* **TO DO**
From the entries below, report how many lines contain the string "James". Give only that number.

Stored data

==================================================

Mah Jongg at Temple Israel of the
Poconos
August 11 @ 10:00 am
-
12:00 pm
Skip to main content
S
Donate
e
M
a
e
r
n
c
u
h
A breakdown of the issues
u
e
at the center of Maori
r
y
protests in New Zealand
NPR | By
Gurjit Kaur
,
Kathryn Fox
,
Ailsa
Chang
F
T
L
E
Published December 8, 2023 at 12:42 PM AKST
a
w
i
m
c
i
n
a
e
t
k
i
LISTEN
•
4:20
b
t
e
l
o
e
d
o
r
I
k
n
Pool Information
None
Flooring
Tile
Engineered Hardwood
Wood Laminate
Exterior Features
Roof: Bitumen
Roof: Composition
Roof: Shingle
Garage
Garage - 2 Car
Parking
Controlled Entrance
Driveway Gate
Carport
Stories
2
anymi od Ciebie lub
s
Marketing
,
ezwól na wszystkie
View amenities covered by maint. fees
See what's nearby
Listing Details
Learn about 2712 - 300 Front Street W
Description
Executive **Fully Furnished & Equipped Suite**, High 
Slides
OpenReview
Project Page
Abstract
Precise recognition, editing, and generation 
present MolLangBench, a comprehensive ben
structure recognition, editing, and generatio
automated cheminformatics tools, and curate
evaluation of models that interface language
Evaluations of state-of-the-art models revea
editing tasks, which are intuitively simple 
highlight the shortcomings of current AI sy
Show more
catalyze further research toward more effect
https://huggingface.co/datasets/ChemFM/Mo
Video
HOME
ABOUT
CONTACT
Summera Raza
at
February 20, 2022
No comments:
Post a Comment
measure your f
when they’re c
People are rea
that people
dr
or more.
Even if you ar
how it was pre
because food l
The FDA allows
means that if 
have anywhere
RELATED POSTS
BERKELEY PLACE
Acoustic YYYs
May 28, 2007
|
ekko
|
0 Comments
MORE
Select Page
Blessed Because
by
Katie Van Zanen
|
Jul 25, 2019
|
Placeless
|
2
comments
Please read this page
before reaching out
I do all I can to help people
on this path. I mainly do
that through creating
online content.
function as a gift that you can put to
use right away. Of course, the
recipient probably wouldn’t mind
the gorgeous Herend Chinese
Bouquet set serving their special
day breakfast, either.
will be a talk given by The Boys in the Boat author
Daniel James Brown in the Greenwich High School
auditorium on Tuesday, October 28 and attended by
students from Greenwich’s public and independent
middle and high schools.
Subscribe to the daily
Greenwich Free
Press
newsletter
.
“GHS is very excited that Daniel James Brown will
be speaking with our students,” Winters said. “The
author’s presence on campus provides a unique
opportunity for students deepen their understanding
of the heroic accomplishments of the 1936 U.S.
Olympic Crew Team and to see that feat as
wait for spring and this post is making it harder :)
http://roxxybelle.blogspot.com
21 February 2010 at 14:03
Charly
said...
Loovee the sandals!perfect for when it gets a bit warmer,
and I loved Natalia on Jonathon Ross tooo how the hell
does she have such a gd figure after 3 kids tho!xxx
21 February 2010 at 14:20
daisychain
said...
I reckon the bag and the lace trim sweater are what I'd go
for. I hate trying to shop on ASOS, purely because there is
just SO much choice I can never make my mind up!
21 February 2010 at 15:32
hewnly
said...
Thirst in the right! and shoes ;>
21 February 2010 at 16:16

==================================================

* **ANSWER BOX**
2